Work order:
Return only the lines from the start of the records through the line that contains "26: (102, 61, 2.79)", inclusive; leave out all pictures.

########

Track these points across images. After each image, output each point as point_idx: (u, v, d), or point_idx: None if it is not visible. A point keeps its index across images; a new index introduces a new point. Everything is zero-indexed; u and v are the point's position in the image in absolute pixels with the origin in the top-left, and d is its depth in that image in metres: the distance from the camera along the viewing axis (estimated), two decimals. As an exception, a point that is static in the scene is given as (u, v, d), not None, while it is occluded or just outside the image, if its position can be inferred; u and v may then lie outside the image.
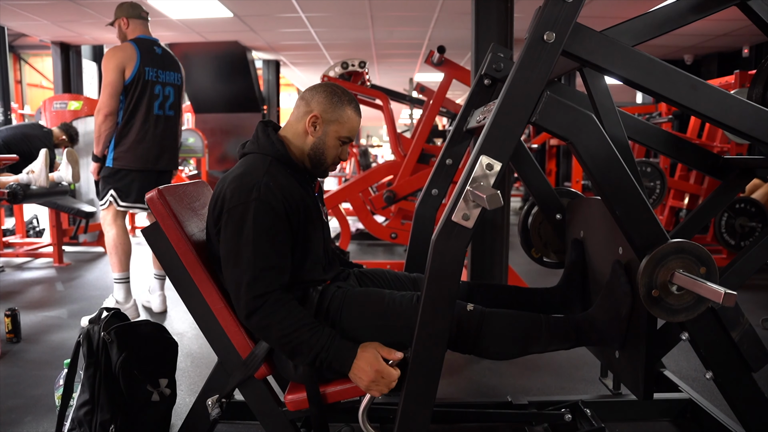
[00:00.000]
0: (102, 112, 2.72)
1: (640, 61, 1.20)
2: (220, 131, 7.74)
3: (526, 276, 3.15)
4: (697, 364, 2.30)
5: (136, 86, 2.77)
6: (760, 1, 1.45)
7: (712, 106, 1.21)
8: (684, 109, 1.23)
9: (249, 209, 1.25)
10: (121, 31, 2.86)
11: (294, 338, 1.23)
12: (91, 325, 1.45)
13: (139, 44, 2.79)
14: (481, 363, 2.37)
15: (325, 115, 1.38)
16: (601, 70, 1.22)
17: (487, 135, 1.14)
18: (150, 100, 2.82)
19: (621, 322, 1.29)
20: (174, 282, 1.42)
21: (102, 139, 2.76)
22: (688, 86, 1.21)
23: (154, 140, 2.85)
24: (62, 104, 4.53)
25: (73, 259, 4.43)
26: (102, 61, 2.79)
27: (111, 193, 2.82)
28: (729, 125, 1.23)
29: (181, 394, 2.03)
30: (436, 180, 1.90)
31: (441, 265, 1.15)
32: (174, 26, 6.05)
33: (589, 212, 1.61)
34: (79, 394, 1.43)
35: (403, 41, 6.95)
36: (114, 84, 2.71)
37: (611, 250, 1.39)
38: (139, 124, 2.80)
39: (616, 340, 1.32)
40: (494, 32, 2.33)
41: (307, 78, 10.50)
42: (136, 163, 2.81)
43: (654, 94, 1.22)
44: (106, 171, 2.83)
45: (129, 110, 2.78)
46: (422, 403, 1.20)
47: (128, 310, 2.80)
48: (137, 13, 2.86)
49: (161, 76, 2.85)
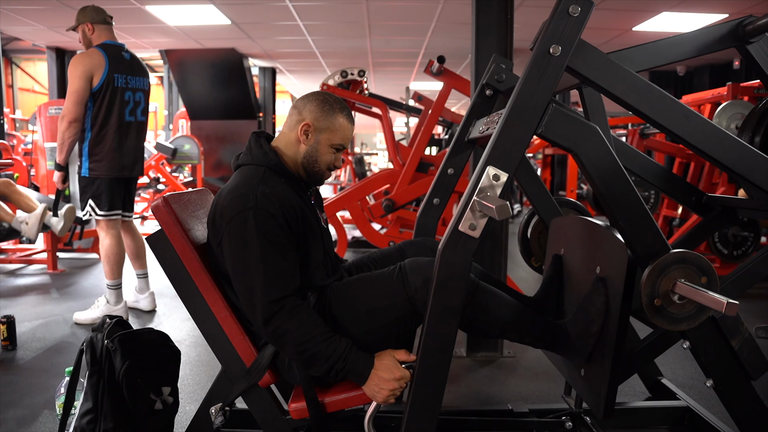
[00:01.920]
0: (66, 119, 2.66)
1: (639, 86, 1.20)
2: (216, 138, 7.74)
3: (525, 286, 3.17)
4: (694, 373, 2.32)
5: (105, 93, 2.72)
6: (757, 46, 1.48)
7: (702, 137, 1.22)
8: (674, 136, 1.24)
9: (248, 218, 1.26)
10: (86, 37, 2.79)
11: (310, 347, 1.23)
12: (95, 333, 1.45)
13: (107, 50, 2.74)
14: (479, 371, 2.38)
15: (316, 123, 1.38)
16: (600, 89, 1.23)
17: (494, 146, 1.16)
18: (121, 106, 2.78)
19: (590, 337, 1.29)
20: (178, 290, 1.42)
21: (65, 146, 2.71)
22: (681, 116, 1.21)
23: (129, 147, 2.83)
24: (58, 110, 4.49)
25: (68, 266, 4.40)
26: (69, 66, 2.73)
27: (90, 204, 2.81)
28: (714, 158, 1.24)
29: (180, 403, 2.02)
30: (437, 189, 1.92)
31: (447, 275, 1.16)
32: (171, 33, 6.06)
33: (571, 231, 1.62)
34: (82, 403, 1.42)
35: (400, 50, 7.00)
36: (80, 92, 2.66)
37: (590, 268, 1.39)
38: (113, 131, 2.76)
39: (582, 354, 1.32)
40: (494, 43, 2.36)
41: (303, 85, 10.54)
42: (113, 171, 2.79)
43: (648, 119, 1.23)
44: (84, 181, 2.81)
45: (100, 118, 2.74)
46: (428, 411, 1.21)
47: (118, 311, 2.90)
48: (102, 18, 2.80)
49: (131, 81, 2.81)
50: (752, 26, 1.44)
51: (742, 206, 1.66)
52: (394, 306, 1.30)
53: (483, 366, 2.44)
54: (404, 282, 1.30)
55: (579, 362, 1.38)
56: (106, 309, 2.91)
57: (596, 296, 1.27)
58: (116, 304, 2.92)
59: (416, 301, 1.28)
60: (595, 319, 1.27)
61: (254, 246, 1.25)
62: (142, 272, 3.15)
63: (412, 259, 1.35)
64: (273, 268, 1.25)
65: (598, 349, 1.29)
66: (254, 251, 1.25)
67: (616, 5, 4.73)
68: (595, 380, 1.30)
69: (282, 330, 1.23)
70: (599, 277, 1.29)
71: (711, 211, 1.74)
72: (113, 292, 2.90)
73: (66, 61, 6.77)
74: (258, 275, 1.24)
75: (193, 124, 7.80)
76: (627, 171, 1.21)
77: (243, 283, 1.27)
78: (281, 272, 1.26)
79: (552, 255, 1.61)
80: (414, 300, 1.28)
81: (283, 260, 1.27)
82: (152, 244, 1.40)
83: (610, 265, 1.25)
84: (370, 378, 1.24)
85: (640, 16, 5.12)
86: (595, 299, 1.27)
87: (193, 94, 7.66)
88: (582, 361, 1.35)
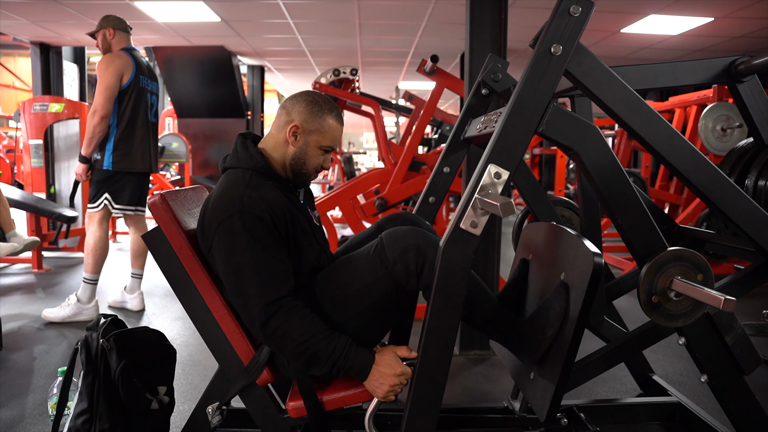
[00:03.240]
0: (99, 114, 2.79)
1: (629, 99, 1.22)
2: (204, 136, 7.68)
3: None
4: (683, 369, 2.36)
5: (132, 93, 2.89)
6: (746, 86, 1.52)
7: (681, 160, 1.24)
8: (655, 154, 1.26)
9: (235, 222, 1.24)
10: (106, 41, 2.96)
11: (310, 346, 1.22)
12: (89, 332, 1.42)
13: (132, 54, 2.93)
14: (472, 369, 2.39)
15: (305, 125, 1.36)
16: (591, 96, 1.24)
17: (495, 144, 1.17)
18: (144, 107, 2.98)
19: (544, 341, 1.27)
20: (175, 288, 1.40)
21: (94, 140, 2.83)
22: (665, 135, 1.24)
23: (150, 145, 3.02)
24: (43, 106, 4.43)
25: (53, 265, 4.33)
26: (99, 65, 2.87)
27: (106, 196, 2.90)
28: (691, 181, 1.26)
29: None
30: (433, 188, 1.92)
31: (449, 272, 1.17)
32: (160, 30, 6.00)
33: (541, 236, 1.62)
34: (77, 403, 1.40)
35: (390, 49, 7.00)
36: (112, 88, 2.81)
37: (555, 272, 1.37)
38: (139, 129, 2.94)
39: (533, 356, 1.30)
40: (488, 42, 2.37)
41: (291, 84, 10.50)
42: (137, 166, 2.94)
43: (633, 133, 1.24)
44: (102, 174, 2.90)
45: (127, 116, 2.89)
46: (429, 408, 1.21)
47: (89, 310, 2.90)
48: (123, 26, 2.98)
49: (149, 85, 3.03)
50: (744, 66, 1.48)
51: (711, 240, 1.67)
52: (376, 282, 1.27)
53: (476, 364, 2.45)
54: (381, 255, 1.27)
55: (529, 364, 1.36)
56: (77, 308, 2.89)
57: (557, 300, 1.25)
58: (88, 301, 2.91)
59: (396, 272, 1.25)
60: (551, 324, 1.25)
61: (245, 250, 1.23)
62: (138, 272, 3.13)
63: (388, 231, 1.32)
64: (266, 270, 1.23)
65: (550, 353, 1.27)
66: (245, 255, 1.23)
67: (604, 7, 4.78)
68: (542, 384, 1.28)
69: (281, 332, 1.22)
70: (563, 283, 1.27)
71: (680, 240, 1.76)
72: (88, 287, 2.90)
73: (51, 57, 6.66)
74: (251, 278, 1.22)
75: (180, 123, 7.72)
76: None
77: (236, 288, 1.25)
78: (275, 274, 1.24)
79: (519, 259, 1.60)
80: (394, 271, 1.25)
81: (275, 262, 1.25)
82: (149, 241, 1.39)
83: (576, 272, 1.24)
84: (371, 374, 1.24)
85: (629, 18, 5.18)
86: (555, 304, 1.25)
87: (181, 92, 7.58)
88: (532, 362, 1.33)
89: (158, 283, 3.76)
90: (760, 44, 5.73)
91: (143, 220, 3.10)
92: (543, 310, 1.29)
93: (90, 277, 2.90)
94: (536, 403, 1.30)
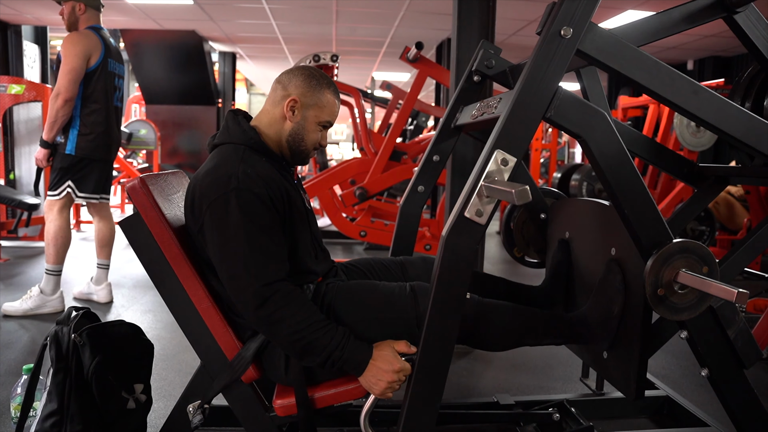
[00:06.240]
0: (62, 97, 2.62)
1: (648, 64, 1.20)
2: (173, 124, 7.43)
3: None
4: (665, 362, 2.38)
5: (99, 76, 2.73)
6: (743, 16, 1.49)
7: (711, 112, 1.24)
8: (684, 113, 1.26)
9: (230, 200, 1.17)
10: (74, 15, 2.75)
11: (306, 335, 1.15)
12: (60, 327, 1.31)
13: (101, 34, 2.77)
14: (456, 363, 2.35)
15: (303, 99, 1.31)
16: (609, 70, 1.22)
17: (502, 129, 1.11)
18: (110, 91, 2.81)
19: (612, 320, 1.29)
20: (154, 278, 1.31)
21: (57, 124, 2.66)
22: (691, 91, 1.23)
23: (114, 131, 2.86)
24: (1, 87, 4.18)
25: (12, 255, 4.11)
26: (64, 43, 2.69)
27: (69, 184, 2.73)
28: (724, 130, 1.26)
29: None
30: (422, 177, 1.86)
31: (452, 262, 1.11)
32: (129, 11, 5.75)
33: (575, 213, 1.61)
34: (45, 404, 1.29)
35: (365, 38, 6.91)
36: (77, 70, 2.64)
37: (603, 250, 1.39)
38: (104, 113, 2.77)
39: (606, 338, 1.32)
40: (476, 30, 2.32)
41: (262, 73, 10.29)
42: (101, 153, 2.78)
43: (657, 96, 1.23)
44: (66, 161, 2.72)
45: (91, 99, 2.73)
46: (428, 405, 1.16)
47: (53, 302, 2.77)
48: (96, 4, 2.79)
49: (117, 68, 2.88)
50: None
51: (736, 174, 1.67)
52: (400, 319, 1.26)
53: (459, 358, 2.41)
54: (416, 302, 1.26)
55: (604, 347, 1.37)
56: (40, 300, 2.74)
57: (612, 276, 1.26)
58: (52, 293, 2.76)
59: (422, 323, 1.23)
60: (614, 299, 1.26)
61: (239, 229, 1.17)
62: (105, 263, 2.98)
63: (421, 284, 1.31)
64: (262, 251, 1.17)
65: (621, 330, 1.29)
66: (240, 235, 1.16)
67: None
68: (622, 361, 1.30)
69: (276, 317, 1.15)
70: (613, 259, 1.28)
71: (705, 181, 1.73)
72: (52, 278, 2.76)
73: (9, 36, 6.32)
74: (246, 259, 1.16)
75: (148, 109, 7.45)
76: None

########

Task solution:
Track these points across images. After each image, output each point as point_idx: (u, v, d), or point_idx: None if it is not visible. A point keeps its index across images; a new index introduces a new point. Everything is zero-indexed; u and v are the point's position in the image in absolute pixels with the origin in the top-left, and d is its depth in that image in metres: the distance from the camera along the viewing axis (estimated), two decimals. As an exception, a point that is static in the scene is given as (u, v, d), not None, while it is occluded or just outside the image, if its position can be inferred; u and v may then lie outside the image.
[00:00.000]
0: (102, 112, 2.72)
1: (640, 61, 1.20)
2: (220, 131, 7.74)
3: (526, 276, 3.15)
4: (697, 364, 2.30)
5: (136, 86, 2.77)
6: (760, 1, 1.45)
7: (712, 106, 1.21)
8: (684, 109, 1.23)
9: (249, 209, 1.25)
10: (121, 31, 2.86)
11: (294, 338, 1.23)
12: (91, 325, 1.45)
13: (139, 44, 2.79)
14: (481, 363, 2.37)
15: (325, 115, 1.38)
16: (601, 70, 1.22)
17: (487, 135, 1.14)
18: (150, 100, 2.82)
19: (621, 322, 1.29)
20: (174, 282, 1.42)
21: (102, 139, 2.76)
22: (688, 86, 1.21)
23: (154, 140, 2.85)
24: (62, 104, 4.53)
25: (73, 259, 4.43)
26: (102, 61, 2.79)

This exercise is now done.